The original definition of "organic" chemistry came from the misconception that organic compounds were always related to life processes. However, organic molecules can be produced by processes not involving life. Life as we know it also depends on inorganic chemistry. For example, many enzymes rely on transition metals such as iron and copper; and materials such as shells, teeth and bones are part organic, part inorganic in composition. Apart from elemental carbon, only certain classes of carbon compounds (such as oxides, carbonates, and carbides) are conventionally considered inorganic. Biochemistry deals mainly with the natural chemistry of biomolecules such as proteins, nucleic acids, and sugars.
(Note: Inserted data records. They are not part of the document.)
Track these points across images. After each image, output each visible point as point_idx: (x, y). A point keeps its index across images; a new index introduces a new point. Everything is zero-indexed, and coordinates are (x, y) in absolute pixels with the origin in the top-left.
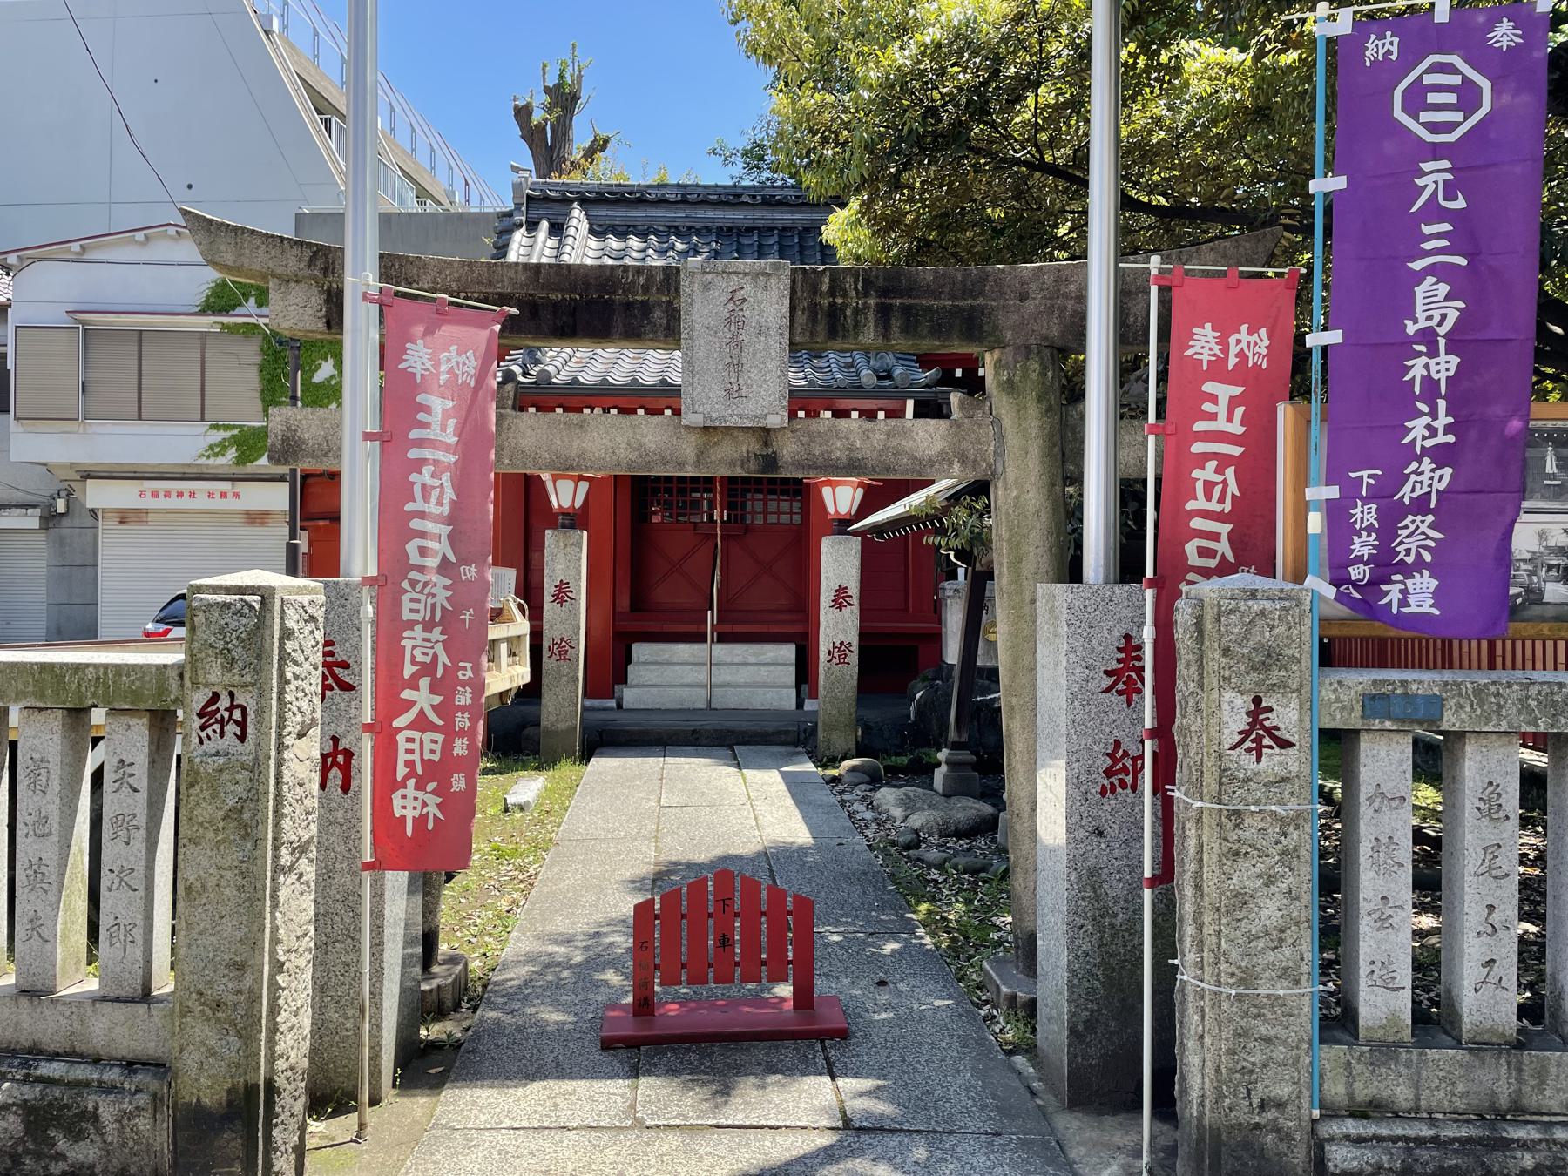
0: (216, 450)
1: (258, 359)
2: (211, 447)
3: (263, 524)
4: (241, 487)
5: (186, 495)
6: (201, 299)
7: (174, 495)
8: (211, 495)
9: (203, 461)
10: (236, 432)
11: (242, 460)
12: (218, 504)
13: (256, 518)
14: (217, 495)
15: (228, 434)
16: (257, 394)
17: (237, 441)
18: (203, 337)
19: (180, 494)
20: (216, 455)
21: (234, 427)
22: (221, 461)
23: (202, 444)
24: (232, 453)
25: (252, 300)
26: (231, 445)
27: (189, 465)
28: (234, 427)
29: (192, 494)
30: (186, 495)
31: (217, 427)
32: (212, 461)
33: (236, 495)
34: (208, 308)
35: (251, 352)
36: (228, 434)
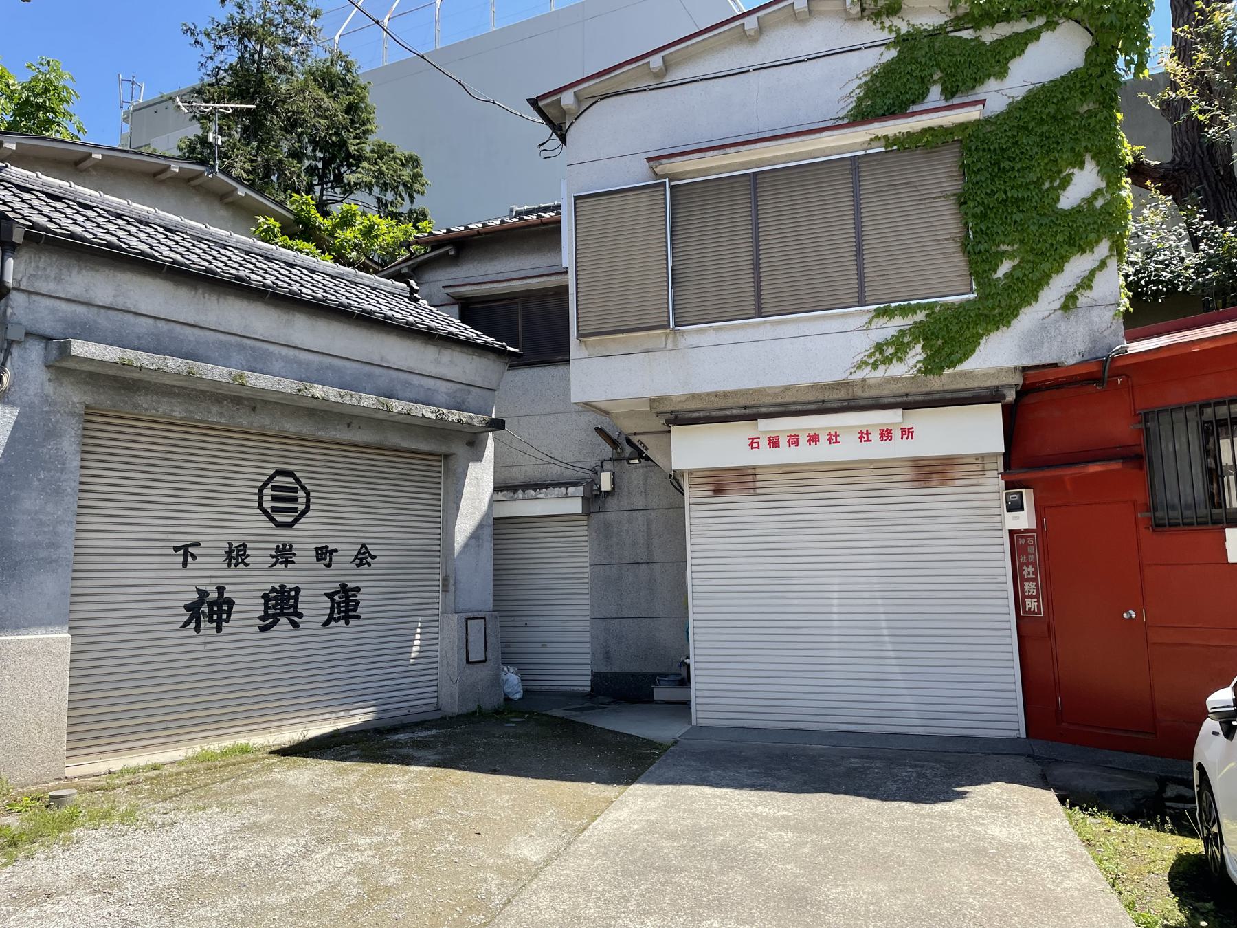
0: (884, 352)
1: (954, 185)
2: (879, 348)
3: (944, 482)
4: (921, 419)
5: (824, 438)
6: (845, 108)
7: (803, 440)
8: (864, 436)
9: (866, 373)
10: (920, 316)
11: (932, 365)
12: (878, 450)
13: (933, 471)
14: (875, 436)
15: (908, 321)
16: (955, 247)
17: (922, 333)
18: (855, 165)
19: (814, 439)
20: (888, 361)
21: (920, 307)
22: (897, 370)
23: (863, 343)
24: (916, 354)
25: (935, 93)
26: (916, 339)
27: (846, 384)
28: (911, 310)
29: (833, 438)
30: (824, 438)
31: (887, 313)
32: (880, 372)
33: (907, 433)
34: (861, 116)
35: (941, 176)
36: (908, 321)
Because of their unique properties, multi-carbon compounds exhibit extremely large variety and the range of application of organic compounds is enormous. They form the basis of, or are important constituents of many products (paints, plastics, food, explosives, drugs, petrochemicals, to name but a few) and (apart from a very few exceptions) they form the basis of all earthly life processes.

The different shapes and chemical reactivities of organic molecules provide an astonishing variety of functions, like those of enzyme catalysts in biochemical reactions of live systems.

Current (as of 2008) trends in organic chemistry include chiral synthesis, green chemistry, microwave chemistry, fullerenes and microwave spectroscopy.